As the number of jobs gets fewer in the manufacturing sector of Canadian Auto Workers, the union struggles to remain relevant. Its leaders have determined that to achieve this, it is planning to enter a merger with another major private-sector union, the Communications, Energy and Paperworkers (CEP). Canada's most powerful union was formed sometime in 1949, starting with a series of strikes that were participated in by many of GM’s workers at its Oshawa, Ontario, plants. They had won plenty of concessions after walking out on nearly all contracts. Its workers were able to keep a “good standard of living" for a long time.
But 27 years after its separation from the United Auto Workers, the CAW's membership has dropped nearly 30% in the last six years. In a joint discussion paper released last month, the two unions said that if they don’t change and if this doesn’t happen quickly then they will decline in the same way that U.S. unions have fallen. It said that there has to be a reversal in the drop of its membership, power, and prestige.
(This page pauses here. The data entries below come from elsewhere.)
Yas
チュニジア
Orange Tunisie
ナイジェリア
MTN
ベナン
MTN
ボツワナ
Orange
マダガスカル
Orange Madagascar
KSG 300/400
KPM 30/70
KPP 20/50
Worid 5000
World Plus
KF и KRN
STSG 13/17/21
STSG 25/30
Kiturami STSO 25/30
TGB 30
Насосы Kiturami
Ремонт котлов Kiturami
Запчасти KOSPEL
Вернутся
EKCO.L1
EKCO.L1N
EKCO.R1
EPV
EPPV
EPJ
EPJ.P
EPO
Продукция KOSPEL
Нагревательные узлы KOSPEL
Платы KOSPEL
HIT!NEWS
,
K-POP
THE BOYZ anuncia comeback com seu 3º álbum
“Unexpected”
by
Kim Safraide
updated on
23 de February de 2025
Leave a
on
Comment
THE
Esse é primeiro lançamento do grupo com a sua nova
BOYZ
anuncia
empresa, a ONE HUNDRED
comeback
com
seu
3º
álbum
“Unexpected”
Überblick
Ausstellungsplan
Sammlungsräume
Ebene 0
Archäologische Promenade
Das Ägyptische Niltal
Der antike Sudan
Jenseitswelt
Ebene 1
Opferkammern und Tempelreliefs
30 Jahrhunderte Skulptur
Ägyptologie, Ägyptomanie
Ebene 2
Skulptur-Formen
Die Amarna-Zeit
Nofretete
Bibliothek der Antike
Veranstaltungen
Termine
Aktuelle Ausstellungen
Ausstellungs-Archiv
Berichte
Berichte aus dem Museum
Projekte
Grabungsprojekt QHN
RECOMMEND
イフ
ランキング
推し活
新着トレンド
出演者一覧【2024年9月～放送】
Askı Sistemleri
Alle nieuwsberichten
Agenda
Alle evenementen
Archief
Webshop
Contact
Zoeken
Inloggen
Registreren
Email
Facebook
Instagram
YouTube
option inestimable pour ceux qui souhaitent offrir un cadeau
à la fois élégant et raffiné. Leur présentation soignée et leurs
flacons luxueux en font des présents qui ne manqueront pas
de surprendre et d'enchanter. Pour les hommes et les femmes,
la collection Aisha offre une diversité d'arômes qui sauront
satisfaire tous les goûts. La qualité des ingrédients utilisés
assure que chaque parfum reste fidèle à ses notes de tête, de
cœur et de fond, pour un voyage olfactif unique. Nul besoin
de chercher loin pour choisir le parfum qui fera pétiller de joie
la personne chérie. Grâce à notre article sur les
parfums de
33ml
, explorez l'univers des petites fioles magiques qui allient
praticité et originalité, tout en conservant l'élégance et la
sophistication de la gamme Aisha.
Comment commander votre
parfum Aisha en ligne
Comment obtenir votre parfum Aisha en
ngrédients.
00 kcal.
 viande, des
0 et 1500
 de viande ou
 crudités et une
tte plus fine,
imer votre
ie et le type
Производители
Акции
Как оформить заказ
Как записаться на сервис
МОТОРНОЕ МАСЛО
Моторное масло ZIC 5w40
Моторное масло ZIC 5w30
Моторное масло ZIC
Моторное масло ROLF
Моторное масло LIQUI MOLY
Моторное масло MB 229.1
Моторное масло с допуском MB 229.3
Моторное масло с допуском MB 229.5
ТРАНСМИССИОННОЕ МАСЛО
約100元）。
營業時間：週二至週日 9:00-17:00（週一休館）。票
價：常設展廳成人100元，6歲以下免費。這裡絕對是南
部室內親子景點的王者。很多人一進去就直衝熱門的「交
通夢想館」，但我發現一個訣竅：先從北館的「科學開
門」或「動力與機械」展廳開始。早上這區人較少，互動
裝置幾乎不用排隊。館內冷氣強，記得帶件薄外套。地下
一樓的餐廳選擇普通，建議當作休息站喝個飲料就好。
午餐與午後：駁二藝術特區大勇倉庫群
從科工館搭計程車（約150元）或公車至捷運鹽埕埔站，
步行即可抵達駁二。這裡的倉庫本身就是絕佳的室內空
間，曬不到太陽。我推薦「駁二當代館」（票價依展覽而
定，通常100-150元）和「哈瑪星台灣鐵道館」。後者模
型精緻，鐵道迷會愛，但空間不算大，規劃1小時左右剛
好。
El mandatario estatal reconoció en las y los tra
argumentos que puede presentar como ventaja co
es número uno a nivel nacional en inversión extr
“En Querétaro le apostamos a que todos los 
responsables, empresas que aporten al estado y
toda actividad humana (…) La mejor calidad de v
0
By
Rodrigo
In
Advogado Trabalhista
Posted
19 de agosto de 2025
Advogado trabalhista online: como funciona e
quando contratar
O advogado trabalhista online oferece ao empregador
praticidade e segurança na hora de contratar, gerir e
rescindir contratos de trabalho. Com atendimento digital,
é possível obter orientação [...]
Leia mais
CAW and CEP leaders hope to form a union that would be composed of around 300,000 members, which would be the private sector's largest by far. Its new name hasn’t been decided yet, says Autonews. This would cover more sectors and would make use of sentiment that has propelled the Occupy movement. It’s also expected to attract non-unionized workers. In addition, this new union would gain CEP's strength in the oil industry of Alberta. This is the Canadian economy’s strongest sector.